#### Records for the task ####

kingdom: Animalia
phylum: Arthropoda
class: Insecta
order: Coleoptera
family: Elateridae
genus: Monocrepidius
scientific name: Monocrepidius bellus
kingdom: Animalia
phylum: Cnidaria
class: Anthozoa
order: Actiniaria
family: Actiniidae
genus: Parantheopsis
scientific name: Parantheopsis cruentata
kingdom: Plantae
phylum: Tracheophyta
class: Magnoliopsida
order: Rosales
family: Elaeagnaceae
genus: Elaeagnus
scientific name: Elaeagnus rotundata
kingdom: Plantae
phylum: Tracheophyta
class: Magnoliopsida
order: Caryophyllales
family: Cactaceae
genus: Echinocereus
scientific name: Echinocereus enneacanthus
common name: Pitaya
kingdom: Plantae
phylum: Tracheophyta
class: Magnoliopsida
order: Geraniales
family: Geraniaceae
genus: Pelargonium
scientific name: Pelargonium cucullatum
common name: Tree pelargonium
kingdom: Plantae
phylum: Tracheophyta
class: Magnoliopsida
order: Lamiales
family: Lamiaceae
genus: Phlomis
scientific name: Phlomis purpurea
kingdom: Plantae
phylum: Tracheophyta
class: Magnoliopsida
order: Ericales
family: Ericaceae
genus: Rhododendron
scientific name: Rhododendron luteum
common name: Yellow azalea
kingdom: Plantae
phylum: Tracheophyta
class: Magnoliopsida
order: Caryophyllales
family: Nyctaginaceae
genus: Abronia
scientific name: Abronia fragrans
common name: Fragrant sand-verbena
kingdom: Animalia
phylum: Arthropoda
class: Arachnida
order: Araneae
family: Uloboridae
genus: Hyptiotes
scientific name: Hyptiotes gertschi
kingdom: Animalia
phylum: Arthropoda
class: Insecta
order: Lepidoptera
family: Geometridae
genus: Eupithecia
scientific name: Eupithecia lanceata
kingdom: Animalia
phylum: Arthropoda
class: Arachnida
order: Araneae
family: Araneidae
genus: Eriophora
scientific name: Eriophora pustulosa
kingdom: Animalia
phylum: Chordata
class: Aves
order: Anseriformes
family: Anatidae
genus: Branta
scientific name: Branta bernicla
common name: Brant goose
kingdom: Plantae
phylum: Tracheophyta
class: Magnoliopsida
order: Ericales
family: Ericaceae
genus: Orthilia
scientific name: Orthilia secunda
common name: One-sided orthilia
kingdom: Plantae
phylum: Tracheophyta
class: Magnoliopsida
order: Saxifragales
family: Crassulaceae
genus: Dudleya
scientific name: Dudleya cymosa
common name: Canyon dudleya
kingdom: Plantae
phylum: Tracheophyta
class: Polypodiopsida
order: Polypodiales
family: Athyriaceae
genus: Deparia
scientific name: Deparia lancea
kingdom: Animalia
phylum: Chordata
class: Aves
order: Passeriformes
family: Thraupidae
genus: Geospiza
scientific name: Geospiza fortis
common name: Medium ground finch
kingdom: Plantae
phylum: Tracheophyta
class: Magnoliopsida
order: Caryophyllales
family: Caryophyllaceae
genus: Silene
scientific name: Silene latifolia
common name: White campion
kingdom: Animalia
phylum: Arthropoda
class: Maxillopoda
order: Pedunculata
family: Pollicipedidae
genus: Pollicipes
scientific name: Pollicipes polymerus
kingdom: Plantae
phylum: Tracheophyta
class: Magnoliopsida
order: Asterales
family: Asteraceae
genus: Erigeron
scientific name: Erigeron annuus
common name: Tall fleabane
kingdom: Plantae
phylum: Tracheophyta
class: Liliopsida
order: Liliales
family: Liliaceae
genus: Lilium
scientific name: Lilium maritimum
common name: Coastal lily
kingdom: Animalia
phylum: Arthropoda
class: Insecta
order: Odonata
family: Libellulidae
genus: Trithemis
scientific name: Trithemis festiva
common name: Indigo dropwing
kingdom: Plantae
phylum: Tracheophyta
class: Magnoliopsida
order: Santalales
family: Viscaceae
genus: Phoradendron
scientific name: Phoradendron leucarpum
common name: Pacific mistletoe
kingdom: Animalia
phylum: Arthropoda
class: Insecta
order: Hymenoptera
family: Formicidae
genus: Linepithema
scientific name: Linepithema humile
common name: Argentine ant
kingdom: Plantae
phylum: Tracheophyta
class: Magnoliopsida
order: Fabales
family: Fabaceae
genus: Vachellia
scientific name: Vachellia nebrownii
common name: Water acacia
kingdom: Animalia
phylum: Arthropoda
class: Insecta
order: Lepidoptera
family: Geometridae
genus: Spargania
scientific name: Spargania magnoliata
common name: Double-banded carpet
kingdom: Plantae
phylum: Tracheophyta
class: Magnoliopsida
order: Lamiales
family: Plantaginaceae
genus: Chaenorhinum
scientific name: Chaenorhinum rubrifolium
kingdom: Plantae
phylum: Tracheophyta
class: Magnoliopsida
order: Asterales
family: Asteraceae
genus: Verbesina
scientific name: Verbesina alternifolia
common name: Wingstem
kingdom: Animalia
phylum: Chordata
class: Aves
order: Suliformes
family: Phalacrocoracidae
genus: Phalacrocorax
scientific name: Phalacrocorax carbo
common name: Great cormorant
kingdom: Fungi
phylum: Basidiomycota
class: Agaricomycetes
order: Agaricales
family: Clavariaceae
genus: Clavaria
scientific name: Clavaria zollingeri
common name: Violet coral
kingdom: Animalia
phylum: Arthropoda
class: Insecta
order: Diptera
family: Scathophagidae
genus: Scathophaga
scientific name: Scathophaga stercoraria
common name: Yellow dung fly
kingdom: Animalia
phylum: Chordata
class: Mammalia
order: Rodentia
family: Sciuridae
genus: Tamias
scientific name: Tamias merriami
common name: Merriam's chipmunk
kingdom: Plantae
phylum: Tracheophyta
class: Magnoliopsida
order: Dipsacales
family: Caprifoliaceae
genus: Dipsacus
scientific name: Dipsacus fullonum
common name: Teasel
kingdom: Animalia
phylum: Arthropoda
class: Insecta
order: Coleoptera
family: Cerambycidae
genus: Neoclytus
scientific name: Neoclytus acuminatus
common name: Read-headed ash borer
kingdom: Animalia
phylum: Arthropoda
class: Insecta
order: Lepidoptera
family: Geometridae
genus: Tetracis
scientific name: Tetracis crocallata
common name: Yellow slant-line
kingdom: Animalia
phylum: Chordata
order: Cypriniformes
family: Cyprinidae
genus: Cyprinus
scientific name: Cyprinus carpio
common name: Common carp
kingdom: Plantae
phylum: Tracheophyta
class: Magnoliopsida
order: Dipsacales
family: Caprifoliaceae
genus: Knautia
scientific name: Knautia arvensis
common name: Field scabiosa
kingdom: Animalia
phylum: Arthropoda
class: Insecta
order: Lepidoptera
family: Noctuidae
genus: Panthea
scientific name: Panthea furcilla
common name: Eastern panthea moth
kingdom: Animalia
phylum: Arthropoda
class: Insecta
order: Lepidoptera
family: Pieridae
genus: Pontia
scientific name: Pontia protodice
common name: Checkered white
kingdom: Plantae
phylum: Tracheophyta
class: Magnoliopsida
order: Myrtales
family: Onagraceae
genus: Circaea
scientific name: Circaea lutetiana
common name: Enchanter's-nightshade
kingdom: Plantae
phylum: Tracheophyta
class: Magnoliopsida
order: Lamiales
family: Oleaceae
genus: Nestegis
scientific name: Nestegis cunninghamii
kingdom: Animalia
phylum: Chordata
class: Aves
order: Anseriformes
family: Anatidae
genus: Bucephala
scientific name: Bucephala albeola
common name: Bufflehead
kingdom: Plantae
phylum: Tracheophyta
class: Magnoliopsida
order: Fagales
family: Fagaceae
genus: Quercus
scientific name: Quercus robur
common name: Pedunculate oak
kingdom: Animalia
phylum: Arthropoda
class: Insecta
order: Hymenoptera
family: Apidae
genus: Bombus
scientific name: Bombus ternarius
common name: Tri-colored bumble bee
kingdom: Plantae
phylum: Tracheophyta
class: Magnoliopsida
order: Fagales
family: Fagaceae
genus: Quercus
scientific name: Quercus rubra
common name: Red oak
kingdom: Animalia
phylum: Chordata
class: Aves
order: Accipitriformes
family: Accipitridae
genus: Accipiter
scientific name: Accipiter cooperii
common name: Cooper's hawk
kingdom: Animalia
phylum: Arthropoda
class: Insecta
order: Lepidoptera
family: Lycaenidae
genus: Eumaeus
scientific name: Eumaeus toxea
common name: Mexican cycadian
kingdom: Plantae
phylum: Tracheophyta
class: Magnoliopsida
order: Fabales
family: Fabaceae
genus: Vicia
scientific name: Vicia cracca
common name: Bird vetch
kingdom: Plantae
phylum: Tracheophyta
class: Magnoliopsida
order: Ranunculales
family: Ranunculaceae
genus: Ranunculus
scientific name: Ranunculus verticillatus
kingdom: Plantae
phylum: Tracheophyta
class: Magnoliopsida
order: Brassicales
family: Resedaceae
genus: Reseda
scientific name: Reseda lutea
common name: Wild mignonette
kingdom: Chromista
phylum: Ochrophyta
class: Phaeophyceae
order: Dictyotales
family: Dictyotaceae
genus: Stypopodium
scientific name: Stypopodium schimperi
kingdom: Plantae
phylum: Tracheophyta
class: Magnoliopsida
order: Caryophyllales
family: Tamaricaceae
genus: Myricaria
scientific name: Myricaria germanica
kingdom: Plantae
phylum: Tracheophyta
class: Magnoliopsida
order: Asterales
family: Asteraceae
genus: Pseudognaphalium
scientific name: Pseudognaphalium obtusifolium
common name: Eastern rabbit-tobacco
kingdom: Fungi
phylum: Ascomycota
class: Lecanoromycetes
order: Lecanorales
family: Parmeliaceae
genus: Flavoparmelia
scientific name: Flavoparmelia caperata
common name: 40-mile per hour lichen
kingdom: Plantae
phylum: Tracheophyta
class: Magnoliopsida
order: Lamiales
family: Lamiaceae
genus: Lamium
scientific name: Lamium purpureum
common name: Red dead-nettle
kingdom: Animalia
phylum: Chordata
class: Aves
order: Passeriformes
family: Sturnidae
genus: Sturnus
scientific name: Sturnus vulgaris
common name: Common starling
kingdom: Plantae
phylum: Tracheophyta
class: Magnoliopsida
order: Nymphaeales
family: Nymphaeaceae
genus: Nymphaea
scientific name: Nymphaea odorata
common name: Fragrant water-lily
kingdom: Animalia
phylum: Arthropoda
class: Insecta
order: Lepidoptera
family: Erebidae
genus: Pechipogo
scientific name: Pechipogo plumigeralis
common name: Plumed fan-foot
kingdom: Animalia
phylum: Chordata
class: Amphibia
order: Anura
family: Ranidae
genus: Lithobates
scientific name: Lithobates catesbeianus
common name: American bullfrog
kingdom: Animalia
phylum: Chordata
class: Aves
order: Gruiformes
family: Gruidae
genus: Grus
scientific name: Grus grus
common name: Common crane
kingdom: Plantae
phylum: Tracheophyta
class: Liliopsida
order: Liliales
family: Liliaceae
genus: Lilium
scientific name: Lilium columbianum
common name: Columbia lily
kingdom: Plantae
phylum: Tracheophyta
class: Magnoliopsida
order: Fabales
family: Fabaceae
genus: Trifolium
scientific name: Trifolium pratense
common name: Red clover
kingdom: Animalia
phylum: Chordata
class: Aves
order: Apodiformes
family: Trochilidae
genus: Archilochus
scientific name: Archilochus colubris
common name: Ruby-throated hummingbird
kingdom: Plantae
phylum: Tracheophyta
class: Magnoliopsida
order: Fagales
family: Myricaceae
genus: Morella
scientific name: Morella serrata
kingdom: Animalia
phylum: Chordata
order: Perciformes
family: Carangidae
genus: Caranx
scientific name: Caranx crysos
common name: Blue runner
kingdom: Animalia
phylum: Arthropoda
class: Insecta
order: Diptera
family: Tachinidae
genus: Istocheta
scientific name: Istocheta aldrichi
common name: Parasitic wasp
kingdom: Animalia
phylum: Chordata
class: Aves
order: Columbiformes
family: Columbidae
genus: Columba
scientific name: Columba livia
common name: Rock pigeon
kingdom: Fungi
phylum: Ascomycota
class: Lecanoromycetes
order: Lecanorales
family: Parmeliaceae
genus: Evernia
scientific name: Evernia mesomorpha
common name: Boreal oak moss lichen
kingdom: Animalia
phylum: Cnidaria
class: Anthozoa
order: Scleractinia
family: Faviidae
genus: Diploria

####

Task brief
Please write out the material again from its first line through the line containing "scientific name: Echinocereus enneacanthus", changing "scientific name" to "species name" and keeping everything else the same.

Output below
kingdom: Animalia
phylum: Arthropoda
class: Insecta
order: Coleoptera
family: Elateridae
genus: Monocrepidius
species name: Monocrepidius bellus
kingdom: Animalia
phylum: Cnidaria
class: Anthozoa
order: Actiniaria
family: Actiniidae
genus: Parantheopsis
species name: Parantheopsis cruentata
kingdom: Plantae
phylum: Tracheophyta
class: Magnoliopsida
order: Rosales
family: Elaeagnaceae
genus: Elaeagnus
species name: Elaeagnus rotundata
kingdom: Plantae
phylum: Tracheophyta
class: Magnoliopsida
order: Caryophyllales
family: Cactaceae
genus: Echinocereus
species name: Echinocereus enneacanthus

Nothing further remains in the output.